For the record, Westrum correctly identified Clint Courtney as the first major league catcher to wear glasses behind the plate, the Execs and Famers wound up in an 18-18 tie and Hubbell, showing the best sense of all, walked out.


In the Asian Games that began this week at Teheran, there will be no marathon. "There is no call for it," said the organizing chairman. "Only a few Asians would take part, and we are not very good at it."

This should come as quite a surprise to the Japanese, who have been among the world's best marathoners for years. One can only guess that the Iranians (formerly Persians) are still smarting over the first Marathon, 2,500 years ago, the battle they lost to the Greeks. A chap named Philippides ran over 20 miles to Athens to tell the news, and dropped dead.


It was always touch and go, but for a while there it seemed possible that John Casola just might pull off one of the master switcheroos in sport. A month ago Buffalo waived its 17th-round draft choice, kicking specialist Sal Casola. Discouraged, Sal decided to quit pro football, which was all the encouragement brother John, who had done a little kicking himself several years ago at Marion Institute in Alabama, needed. When Kansas City Coach Hank Strain phoned Sal at the Casola home to offer him a trial, he reached John, instead, and John began the impersonation.

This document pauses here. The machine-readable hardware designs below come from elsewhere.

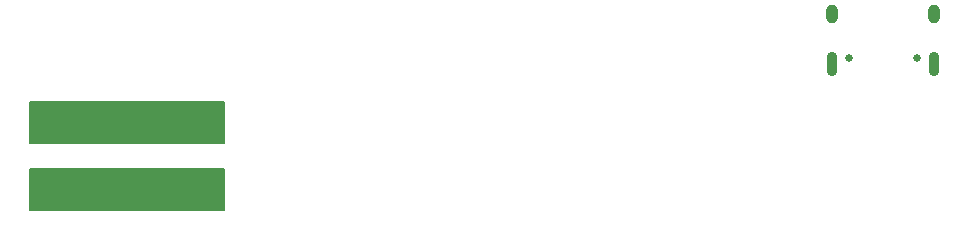
<source format=gbs>
G04 #@! TF.GenerationSoftware,KiCad,Pcbnew,9.0.3*
G04 #@! TF.CreationDate,2025-08-04T02:04:29-07:00*
G04 #@! TF.ProjectId,OneBoardFlex,4f6e6542-6f61-4726-9446-6c65782e6b69,rev?*
G04 #@! TF.SameCoordinates,Original*
G04 #@! TF.FileFunction,Soldermask,Bot*
G04 #@! TF.FilePolarity,Negative*
%FSLAX46Y46*%
G04 Gerber Fmt 4.6, Leading zero omitted, Abs format (unit mm)*
G04 Created by KiCad (PCBNEW 9.0.3) date 2025-08-04 02:04:29*
%MOMM*%
%LPD*%
G01*
G04 APERTURE LIST*
%ADD10C,0.650000*%
%ADD11O,0.900000X2.100000*%
%ADD12O,1.000000X1.600000*%
G04 APERTURE END LIST*
D10*
X195597800Y-72183800D03*
X189817800Y-72183800D03*
D11*
X197027800Y-72683800D03*
D12*
X197027800Y-68503800D03*
D11*
X188387800Y-72683800D03*
D12*
X188387800Y-68503800D03*
G36*
X136963039Y-75849685D02*
G01*
X137008794Y-75902489D01*
X137020000Y-75954000D01*
X137020000Y-79356000D01*
X137000315Y-79423039D01*
X136947511Y-79468794D01*
X136896000Y-79480000D01*
X120534000Y-79480000D01*
X120466961Y-79460315D01*
X120421206Y-79407511D01*
X120410000Y-79356000D01*
X120410000Y-75954000D01*
X120429685Y-75886961D01*
X120482489Y-75841206D01*
X120534000Y-75830000D01*
X136896000Y-75830000D01*
X136963039Y-75849685D01*
G37*
G36*
X136953039Y-81539685D02*
G01*
X136998794Y-81592489D01*
X137010000Y-81644000D01*
X137010000Y-85046000D01*
X136990315Y-85113039D01*
X136937511Y-85158794D01*
X136886000Y-85170000D01*
X120524000Y-85170000D01*
X120456961Y-85150315D01*
X120411206Y-85097511D01*
X120400000Y-85046000D01*
X120400000Y-81644000D01*
X120419685Y-81576961D01*
X120472489Y-81531206D01*
X120524000Y-81520000D01*
X136886000Y-81520000D01*
X136953039Y-81539685D01*
G37*
M02*

</source>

Almost from the beginning, players suspected something fishy. For instance, Sal would fail to answer to his name. He finally explained that he was baptized John Salvatore Casola and that at home they called him John. Then there was the teammate who had gone to the University of Cincinnati and had played against Sal in college. Casola could contribute nothing to the fellow's reminiscences of the game. A few of the curious lurked near the phone when he called home, but they were always stymied. Casola spoke in Italian.

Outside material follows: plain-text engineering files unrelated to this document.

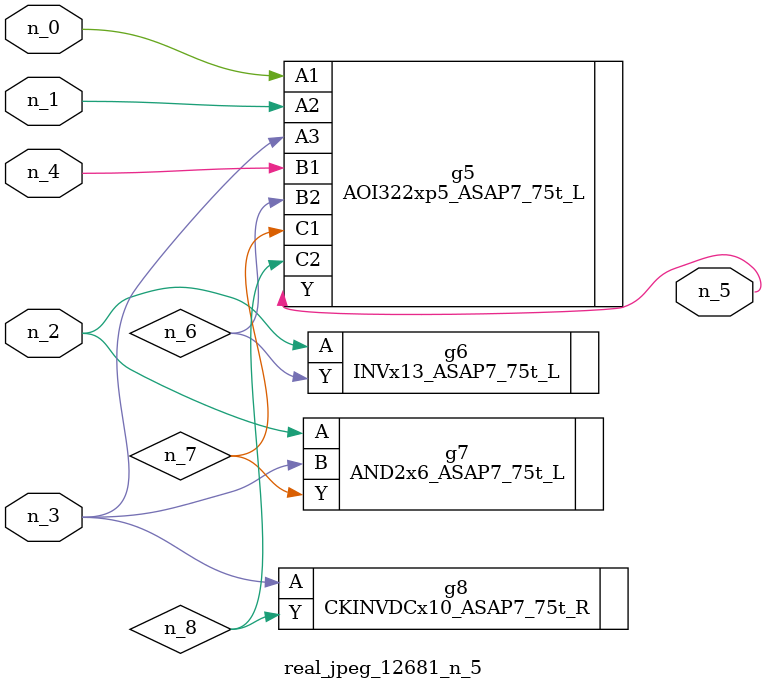
<source format=v>
module real_jpeg_12681_n_5 (n_4, n_0, n_1, n_2, n_3, n_5);

input n_4;
input n_0;
input n_1;
input n_2;
input n_3;

output n_5;

wire n_8;
wire n_6;
wire n_7;

AOI322xp5_ASAP7_75t_L g5 ( 
.A1(n_0),
.A2(n_1),
.A3(n_3),
.B1(n_4),
.B2(n_6),
.C1(n_7),
.C2(n_8),
.Y(n_5)
);

INVx13_ASAP7_75t_L g6 ( 
.A(n_2),
.Y(n_6)
);

AND2x6_ASAP7_75t_L g7 ( 
.A(n_2),
.B(n_3),
.Y(n_7)
);

CKINVDCx10_ASAP7_75t_R g8 ( 
.A(n_3),
.Y(n_8)
);


endmodule
</source>
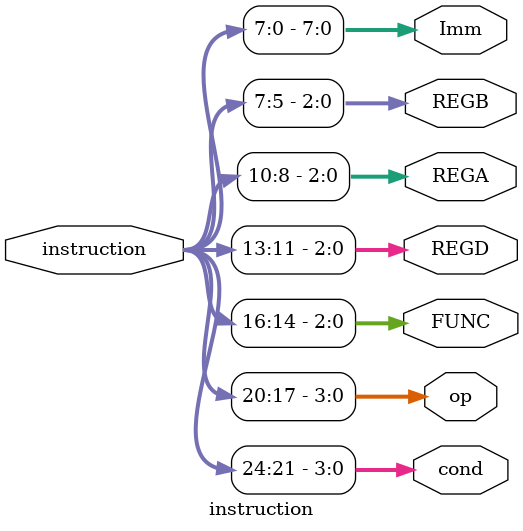
<source format=sv>
`timescale 1ns / 1ps


module instruction(
    input reg [24:0] instruction,
    output reg [3:0] cond, op, output reg [2:0] FUNC, REGD, REGA, REGB, output reg [7:0] Imm 
    );
    always @ (*)
    begin
        cond <= instruction[24:21];
        op <= instruction[20:17];
        FUNC <= instruction[16:14];
        REGD <= instruction[13:11];
        REGA <= instruction[10:8];
        REGB <= instruction[7:5];
        Imm <= instruction[7:0];
    end
endmodule

</source>
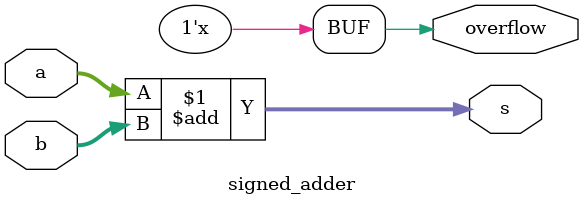
<source format=v>

module signed_adder(input [7:0] a,
    input [7:0] b,
    output [7:0] s,
    output overflow
); 

// The numbers a and b are added to the output s. 
// assign the occurence of the signed overflow of a and b to the output overflow.
// a signed overflow occurs if the most significant bits of a and b are low and the most significant bit of s is high
// a signed overflow may also occur if the most significant bits of a and b are high and the most significant bit of s is low


	assign s=a+b;
	assign overflow = result[7]; // the most significant bit is the overflow of the final operation.


endmodule

</source>
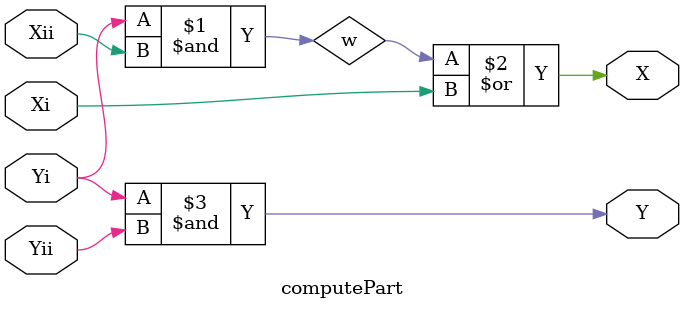
<source format=v>

module RecursiveCarryAdder64(
output [63:0] sum,
output cout,
input [63:0] a,b);
  
wire cin = 1'b0;
wire [63:0] c,x,y;
  
and_xor axr[63:0](x, y, a, b);
wire [63:1] x2, y2;
equalize equalize_0(c[0], x[0]);
computePart comp_0[63:1](x2[63:1], y2[63:1], x[63:1], y[63:1], x[62:0], y[62:0]);

wire [63:2] x3, y3;
equalize equalize_1(c[1], x2[1]);
computePart comp_1[63:2](x3[63:2], y3[63:2], x2[63:2], y2[63:2], {x2[61:1],x[0]}, {y2[61:1],y[0]});

wire [63:4] x4, y4;
equalize equalize_2[3:2](c[3:2], x3[3:2]);
computePart comp_2[63:4](x4[63:4], y4[63:4], x3[63:4], y3[63:4], {x3[59:2],x2[1],x[0]}, {y3[59:2],y2[1],y[0]});

wire [63:8] x5, y5;
equalize equalize_3[7:4](c[7:4], x4[7:4]);
computePart comp_3[63:8](x5[63:8], y5[63:8], x4[63:8], y4[63:8], {x4[55:4],x3[3:2],x2[1],x[0]}, {y4[55:4],y3[3:2],y2[1],y[0]});
        
wire [63:16] x6, y6;
equalize equalize_4[15:8](c[15:8], x5[15:8]);
computePart comp_4[63:16](x6[63:16], y6[63:16], x5[63:16], y5[63:16], {x5[47:8],x4[7:4],x3[3:2],x2[1],x[0]}, {y5[47:8],y4[7:4],y3[3:2],y2[1],y[0]});
  
wire [63:32] x7, y7;
equalize equalize_5[31:16](c[31:16], x6[31:16]);
computePart comp_5[63:32](x7[63:32], y7[63:32], x6[63:32], y6[63:32], {x6[31:16],x5[15:8],x4[7:4],x3[3:2],x2[1],x[0]}, {y6[31:16],y5[15:8],y4[7:4],y3[3:2],y2[1],y[0]});



equalize equalize_6[63:32](c[63:32], x6[63:32]);
halfadder2 adder_0(sum[0],y[0],cin);
halfadder2 adder_1[63:1](sum[63:1],y[63:1], c[62:0]);
buf(cout, c[63]);


endmodule



module and_xor(
output X, Y,
input A, B);
and(X, A, B);
xor(Y, A, B);
endmodule

module halfadder2(
output Z,
input X, Y);
xor(Z, X, Y);
endmodule



module equalize(
output R,
input I);
assign R=I;
endmodule

module computePart(output X, Y, input Xi, Yi, Xii, Yii);
wire w;
and(w, Yi, Xii);
or(X, w, Xi);
and(Y, Yi, Yii);
endmodule

</source>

The mask finally came off four weeks ago when Buffalo visited K.C. for an exhibition game. Casola warmed up as far away from the Bills as he decently could, but they saw him and wondered aloud. Said Buffalo Coach Lou Saban to Stram, "What have you been feeding Casola? He must have gained 30 pounds since he left our camp." Said Buffalo Kicker Boris Shlapak, "I don't know who that guy kicking there is, but it isn't Sal Casola."

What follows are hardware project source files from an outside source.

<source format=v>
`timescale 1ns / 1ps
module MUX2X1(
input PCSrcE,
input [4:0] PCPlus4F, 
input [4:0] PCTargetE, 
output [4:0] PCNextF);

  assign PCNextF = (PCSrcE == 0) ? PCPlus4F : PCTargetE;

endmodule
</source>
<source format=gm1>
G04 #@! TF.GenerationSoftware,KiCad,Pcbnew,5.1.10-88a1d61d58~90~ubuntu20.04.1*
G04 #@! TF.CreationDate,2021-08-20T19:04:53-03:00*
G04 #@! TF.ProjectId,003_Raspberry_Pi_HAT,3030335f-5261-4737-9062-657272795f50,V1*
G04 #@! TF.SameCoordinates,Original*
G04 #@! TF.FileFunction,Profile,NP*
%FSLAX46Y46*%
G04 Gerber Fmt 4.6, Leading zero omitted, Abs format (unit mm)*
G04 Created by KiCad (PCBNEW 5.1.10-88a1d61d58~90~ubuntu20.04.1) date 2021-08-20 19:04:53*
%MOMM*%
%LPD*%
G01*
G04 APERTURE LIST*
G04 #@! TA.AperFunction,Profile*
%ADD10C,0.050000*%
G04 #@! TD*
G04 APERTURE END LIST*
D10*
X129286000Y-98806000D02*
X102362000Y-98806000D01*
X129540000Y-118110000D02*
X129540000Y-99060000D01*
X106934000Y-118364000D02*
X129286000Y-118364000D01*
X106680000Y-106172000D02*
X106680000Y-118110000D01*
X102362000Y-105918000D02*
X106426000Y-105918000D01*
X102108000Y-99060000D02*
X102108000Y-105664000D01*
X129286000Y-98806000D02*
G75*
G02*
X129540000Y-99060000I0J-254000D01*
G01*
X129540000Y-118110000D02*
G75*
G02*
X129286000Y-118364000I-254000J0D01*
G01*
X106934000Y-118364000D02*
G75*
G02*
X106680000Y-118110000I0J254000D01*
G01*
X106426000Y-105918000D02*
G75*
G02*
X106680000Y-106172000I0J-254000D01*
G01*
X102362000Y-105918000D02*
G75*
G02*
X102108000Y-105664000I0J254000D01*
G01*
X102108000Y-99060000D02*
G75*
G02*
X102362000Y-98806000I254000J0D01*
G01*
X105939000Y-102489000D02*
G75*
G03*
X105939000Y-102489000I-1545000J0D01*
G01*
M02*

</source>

Next day John confessed. After Stram cooled down, the coach said he wasn't mad a bit. "Actually I admire the man's determination. He came here because he seriously wanted a tryout with a pro club. He's got a strong leg, and in time could become a good kicker, but he'd have to work on his form."

After their interview Stram had a paycheck made out to John to take the place of several issued to Sal that John had feared cashing. Then two weeks ago, along with several other marginal players, John was waived by K.C, under the name of Sal Casola.



•Tom Forsythe, explaining that he likes to have his parachuting students make their first static line jump after hours of intensive instructions: "Please don't call it a crash course."

•Tito Fuentes, Giant second baseman, after being brushed back: "They shouldn't throw at me. I'm the father of five or six kids."

•Bill Yeoman, University of Houston coach who did not lose his voice once during preseason practice this year: "When you have 16 starters back, your voice tends to stay with you longer."

•Dick Sharon of the Tigers, after striking out three times against Nolan Ryan: "He's baseball's exorcist-scares the devil out of you."